*EXERCISE*
Nothing but the pictures may be left out. Restate the rest of the entries word for word.

[Transcribed page contents]
☆ ☆ ☆ ☆

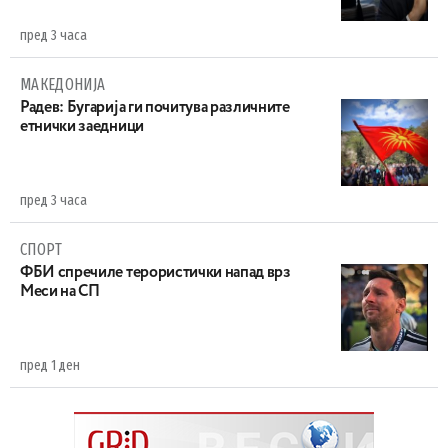
пред 3 часа
МАКЕДОНИЈА
Радев: Бугарија ги почитува различните
етнички заедници
пред 3 часа
СПОРТ
ФБИ спречиле терористички напад врз
Меси на СП
пред 1 ден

☆ ☆ ☆ ☆

*OUTPUT FOR THIS EXERCISE*
пред 3 часа
МАКЕДОНИЈА
Радев: Бугарија ги почитува различните
етнички заедници
пред 3 часа
СПОРТ
ФБИ спречиле терористички напад врз
Меси на СП
пред 1 ден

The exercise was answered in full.